La consuetudine con l’ambiente sanitario ed i miei interessi legati al
mondo dell’informazione medico-scientifica e delle problematiche inerenti il
pianeta handicap, mi hanno più volte offerto l’occasione di conoscere il medico
sotto il profilo professionale e culturale, ma soprattutto umano (ma non
mancano casi che si discostano da questo ultimo profilo…); inoltre, di
osservare anche medici che si sentono delusi, specie quando confrontano i loro
sogni con la realtà che li ha seguiti, sostenuti da quegli ideali che in
seguito li ha soffocati o sono soggetti ad esserlo. Per non parlare poi dei
medici che si ammalano, o vanno incontro alla sindrome del burn out. Ciò è forse dovuto alla mancanza di diversi orizzonti di
vita, o alla scarsa riflessione sui valori esistenziali, che priva alcuni
medici della possibilità di orientarsi diversamente rispetto all’impegno comune
a tutti… È forse anche l’ignoranza dell’esistenza di alcune realtà presenti in
Istituzioni (ospedali, Istituti universitari, cliniche, luoghi di ricovero per
anziani o per pazienti affetti da particolari patologie) a favorire delusioni
professionali e scoramenti per mancati riconoscimenti, incompatibilità fra colleghi
e superiori, incidenti e rischi professioni, etc.; ma anche la mancanza di quella “umana”
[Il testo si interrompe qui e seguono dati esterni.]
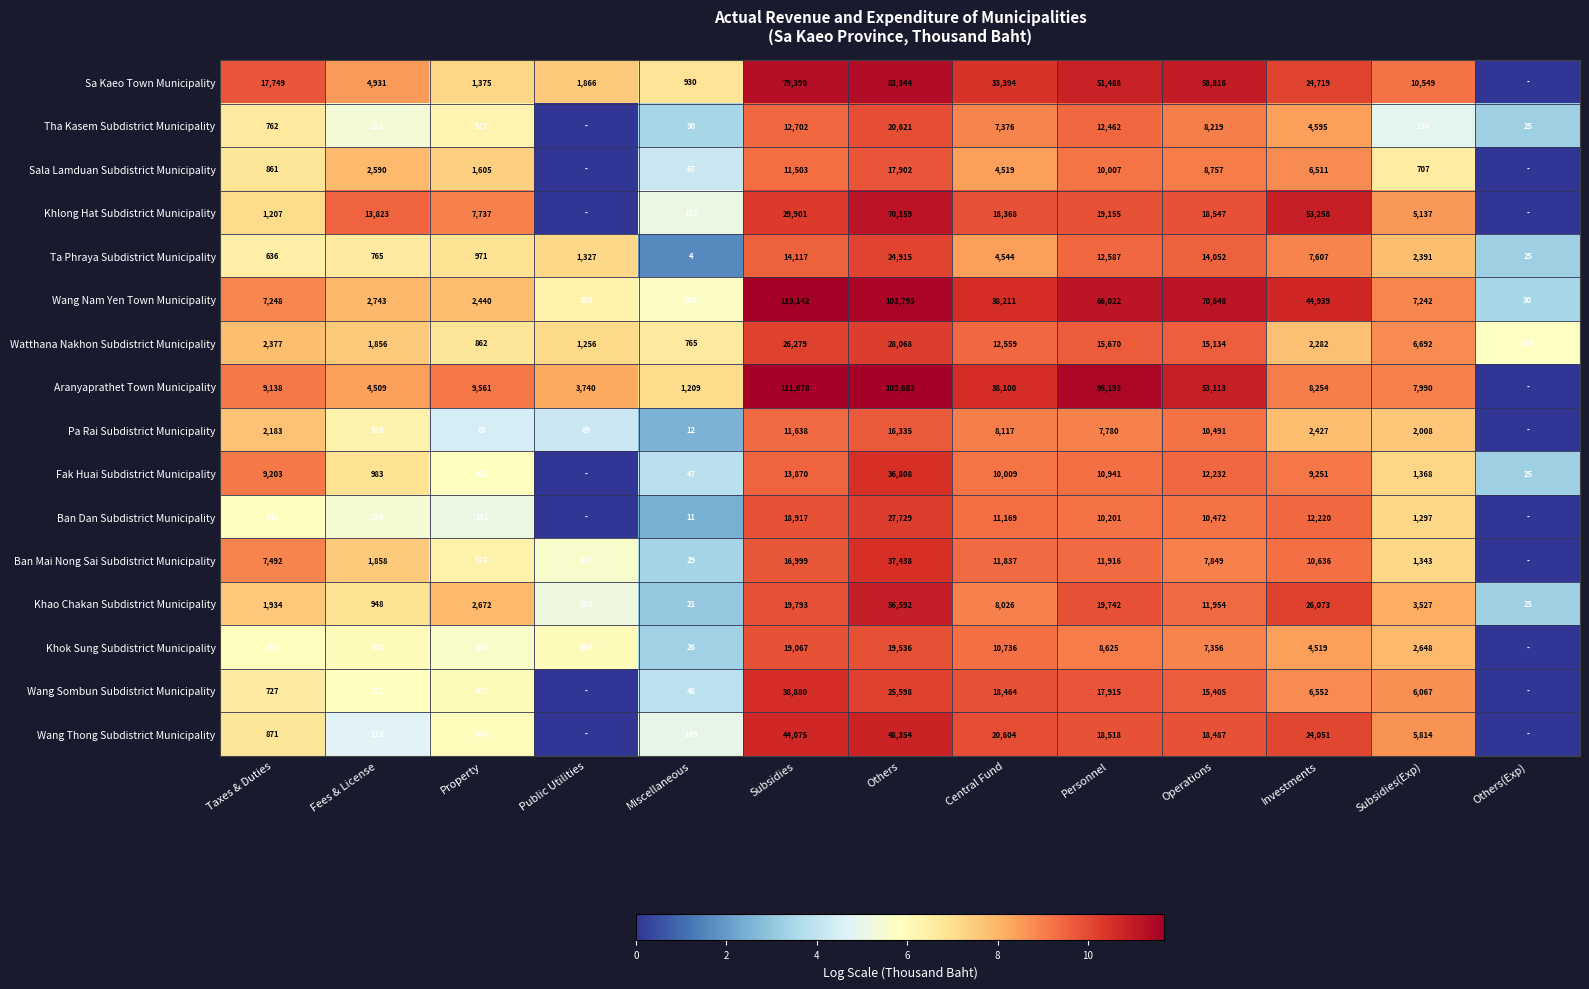

What is the maximum value for Khao Chakan Subdistrict Municipality?

56592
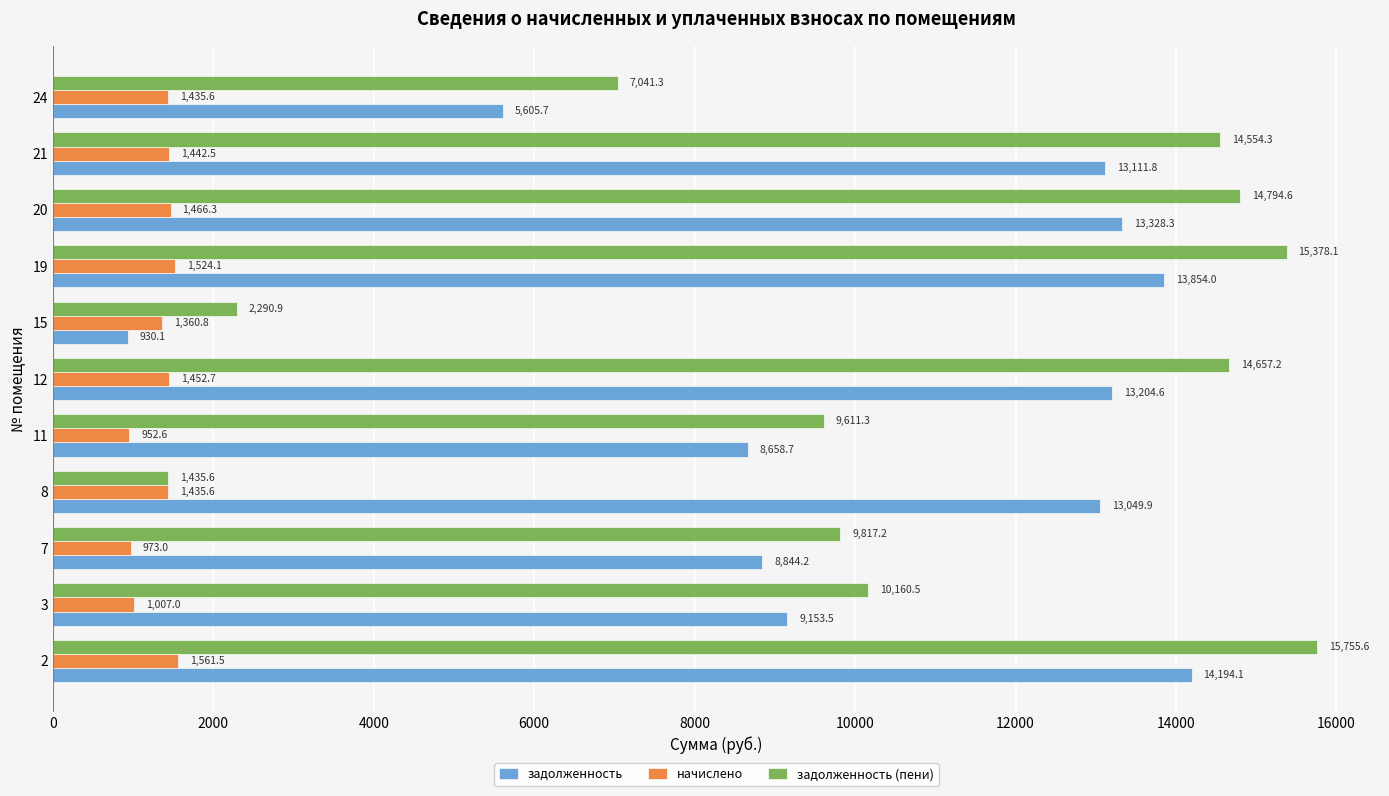

What value does the задолженность (пени) series have at 11?

9611.3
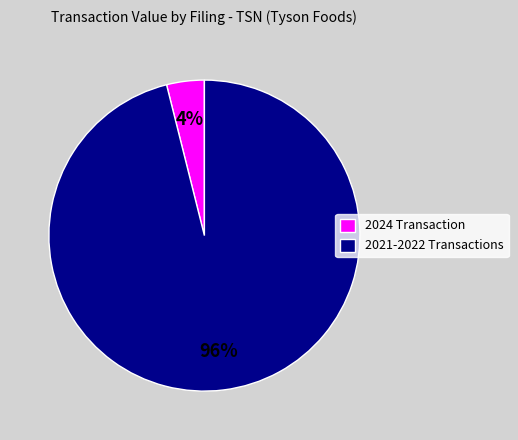

Which slice is the smallest?

2024 Transaction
gratificazione che ogni essere umano può meritare. Il medico ha bisogno di
comprensione per la sua attività di grande responsabilità, continuamente sotto
tensione, stressante. Sa di essere fallibile e soffre dei limiti della sua
scienza, deve fare delle scelte, deve fare delle scelte difficilissime,
impegnative, e angoscianti: porta con sé per tutta la vita il peso dei suoi insuccessi,
che non sa sempre bene s sono errori inevitabili o se non comportano qualche
volta un po’ di colpa.
Ma quale è stato sinora l’atteggiamento del paziente? Sin dall’antichità
e fino alla più moderna delle tecnologie l’uomo di fronte alle malattie non è
cambiato: da un lato la continua ricerca di un sapere scientifico e di una
pratica medica che non ha mai cessato di riportare successi significativi,
dalle preistoriche trapanazioni del cranio fino ai vaccini, ai sieri, agli
antibiotici, ai trapianti d’organo; dall’altro l’inveterata credenza
nell’efficacia della magia, dei santoni, presunti guaritori, etc. Le vicende
storiche hanno fortemente influito sulla conoscenza del medico, ed è per la sua
prestigiosa posizione tra l’umanità che non sarà mai esaurientemente conosciuto,
anche perché l’evoluzione e il progresso della scienza medica (nonché arte…),
pur ruotando attorno alla figura del medico, nulla hanno potuto mutare della sua
natura istituzionale: il medico resta quello che è in un mondo in continua
trasformazione. Il suo esercizio è e sarà sempre ricco di sacrifici per un
sapere in itinere, ma anche di soddisfazioni e permette di realizzarsi sotto il
profilo umano e professionale, anche se le difficoltà di oggi differiscono da
quelle di ieri! Ma se il medico è davvero un uomo per tutti è anche un uomo che
tutti devono meglio conoscere: una insostituibile presenza che, senza sosta,
allevia, conforta e rassicura; capace di garantire una pronta “risposta all’invocazione
del paziente”, e anche se a volte lungi dall’essere sempre efficace, la sua
condotta-tipo è certamente per tutti individuabile nella “semplice” figura di
amico e… maestro.
medico ebreo del XII secolo
La Tua Eterna Provvidenza mi h dato il compito di
vegliare sulla vita e sulla salute delle Tue creature. Che l’amore per la mia
arte possa ispirarmi in ogni istante; che né l’avarizia, né l’avidità, né la
sete di gloria o di fama mi distraggano la mente, giacché i nemici della Verità
e della Filantropia potrebbero facilmente ingannarmi e farmi dimentico del
nobile fine per giovare ai Tuoi figli. Che io non veda in un malato altro che
un mio umile che soffre. Concedimi la forza, il tempo e l’occasione di
correggere sempre quello che ho imparato, d’ampliare sempre il campo di quello
che so, giacché il sapere è immenso e lo spirito dell’uomo può estendersi
all’infinito per arricchirsi giorno dopo giorno di nuove conoscenze. Oggi può
scoprire un errore di ieri e domani può far nuova luce su ciò di cui crede
d’essere sicuro. Oh Dio, Tu che mi hai scelto per vigilare sulla vita e sulla
morte delle Tue creature, io sono qui, pronto per la mia missione.